## Written request
Can you transcribe the entries from the line with "715, 1152, 743]" to the line with "List each element's", including both of those lines, and reproduce them without any changes?
======== Records for this exercise
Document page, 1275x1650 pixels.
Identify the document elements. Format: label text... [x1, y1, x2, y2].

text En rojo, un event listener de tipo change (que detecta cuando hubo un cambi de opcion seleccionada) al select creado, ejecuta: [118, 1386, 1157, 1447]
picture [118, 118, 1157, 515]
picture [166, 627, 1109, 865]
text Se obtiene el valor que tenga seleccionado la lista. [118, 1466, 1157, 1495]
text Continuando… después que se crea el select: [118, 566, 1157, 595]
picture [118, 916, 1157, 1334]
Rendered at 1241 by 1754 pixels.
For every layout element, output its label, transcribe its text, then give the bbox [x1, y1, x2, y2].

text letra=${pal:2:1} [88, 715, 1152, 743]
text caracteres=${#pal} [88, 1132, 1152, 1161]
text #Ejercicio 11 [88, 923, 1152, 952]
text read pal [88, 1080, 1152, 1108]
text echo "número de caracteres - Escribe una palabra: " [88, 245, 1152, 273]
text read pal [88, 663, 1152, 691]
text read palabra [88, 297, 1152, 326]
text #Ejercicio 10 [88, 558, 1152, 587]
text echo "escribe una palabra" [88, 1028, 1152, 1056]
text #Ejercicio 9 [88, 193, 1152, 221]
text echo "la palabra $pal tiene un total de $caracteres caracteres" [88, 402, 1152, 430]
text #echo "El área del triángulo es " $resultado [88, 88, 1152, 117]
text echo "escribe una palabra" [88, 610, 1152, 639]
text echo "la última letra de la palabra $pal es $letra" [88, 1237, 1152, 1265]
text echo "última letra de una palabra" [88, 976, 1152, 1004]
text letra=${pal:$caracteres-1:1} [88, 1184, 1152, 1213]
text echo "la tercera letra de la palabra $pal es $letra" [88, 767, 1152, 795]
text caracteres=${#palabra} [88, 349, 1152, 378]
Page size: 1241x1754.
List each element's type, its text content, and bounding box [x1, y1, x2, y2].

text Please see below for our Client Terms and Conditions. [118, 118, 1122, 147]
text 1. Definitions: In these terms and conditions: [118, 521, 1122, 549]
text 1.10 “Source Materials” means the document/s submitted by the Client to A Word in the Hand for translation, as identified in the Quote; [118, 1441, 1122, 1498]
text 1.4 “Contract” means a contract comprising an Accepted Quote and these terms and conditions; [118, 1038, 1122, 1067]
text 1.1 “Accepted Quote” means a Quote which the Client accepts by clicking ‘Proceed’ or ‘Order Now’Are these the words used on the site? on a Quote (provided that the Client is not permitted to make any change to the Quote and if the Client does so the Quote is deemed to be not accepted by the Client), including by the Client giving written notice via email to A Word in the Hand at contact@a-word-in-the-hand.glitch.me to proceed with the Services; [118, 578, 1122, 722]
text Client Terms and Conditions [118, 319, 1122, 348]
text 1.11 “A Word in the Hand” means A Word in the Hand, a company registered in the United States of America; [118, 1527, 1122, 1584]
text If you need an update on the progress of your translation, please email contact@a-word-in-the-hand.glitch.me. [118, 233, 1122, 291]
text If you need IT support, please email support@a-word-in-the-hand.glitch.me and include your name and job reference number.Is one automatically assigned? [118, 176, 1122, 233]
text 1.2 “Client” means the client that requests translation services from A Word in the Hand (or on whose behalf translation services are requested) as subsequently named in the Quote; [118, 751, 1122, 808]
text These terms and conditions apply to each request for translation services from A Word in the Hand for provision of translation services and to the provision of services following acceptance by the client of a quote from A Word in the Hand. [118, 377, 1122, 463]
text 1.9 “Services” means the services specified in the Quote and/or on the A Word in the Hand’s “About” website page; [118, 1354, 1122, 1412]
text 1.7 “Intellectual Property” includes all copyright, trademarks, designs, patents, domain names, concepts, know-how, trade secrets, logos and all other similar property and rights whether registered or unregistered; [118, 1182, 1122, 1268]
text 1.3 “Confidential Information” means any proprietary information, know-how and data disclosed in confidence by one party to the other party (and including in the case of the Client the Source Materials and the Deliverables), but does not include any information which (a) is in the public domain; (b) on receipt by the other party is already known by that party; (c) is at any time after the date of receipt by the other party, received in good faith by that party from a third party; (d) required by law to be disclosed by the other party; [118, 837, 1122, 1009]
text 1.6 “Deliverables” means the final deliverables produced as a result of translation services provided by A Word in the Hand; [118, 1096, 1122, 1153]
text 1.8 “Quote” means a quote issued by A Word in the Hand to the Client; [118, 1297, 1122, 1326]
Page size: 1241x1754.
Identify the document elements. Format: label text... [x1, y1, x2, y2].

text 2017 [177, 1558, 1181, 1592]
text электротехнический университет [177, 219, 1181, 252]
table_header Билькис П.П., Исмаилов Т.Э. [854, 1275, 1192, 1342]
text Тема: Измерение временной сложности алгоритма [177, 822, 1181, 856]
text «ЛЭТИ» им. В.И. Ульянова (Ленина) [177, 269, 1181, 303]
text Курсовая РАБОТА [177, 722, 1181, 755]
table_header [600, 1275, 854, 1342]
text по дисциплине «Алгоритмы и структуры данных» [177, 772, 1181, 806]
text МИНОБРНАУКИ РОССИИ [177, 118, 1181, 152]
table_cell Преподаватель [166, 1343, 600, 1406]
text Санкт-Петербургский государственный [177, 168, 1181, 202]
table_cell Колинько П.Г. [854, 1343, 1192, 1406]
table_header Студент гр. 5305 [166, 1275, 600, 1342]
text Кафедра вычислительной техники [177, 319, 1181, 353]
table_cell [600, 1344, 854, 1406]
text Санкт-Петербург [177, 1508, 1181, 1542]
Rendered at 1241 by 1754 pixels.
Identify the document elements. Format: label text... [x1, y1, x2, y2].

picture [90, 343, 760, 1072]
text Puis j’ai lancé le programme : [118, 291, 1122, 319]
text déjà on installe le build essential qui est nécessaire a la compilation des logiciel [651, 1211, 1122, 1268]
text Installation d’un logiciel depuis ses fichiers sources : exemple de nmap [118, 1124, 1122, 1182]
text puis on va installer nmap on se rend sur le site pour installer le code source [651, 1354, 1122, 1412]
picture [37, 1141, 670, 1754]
================
## Complete response
text letra=${pal:2:1} [88, 715, 1152, 743]
text caracteres=${#pal} [88, 1132, 1152, 1161]
text #Ejercicio 11 [88, 923, 1152, 952]
text read pal [88, 1080, 1152, 1108]
text echo "número de caracteres - Escribe una palabra: " [88, 245, 1152, 273]
text read pal [88, 663, 1152, 691]
text read palabra [88, 297, 1152, 326]
text #Ejercicio 10 [88, 558, 1152, 587]
text echo "escribe una palabra" [88, 1028, 1152, 1056]
text #Ejercicio 9 [88, 193, 1152, 221]
text echo "la palabra $pal tiene un total de $caracteres caracteres" [88, 402, 1152, 430]
text #echo "El área del triángulo es " $resultado [88, 88, 1152, 117]
text echo "escribe una palabra" [88, 610, 1152, 639]
text echo "la última letra de la palabra $pal es $letra" [88, 1237, 1152, 1265]
text echo "última letra de una palabra" [88, 976, 1152, 1004]
text letra=${pal:$caracteres-1:1} [88, 1184, 1152, 1213]
text echo "la tercera letra de la palabra $pal es $letra" [88, 767, 1152, 795]
text caracteres=${#palabra} [88, 349, 1152, 378]
Page size: 1241x1754.
List each element's type, its text content, and bounding box [x1, y1, x2, y2].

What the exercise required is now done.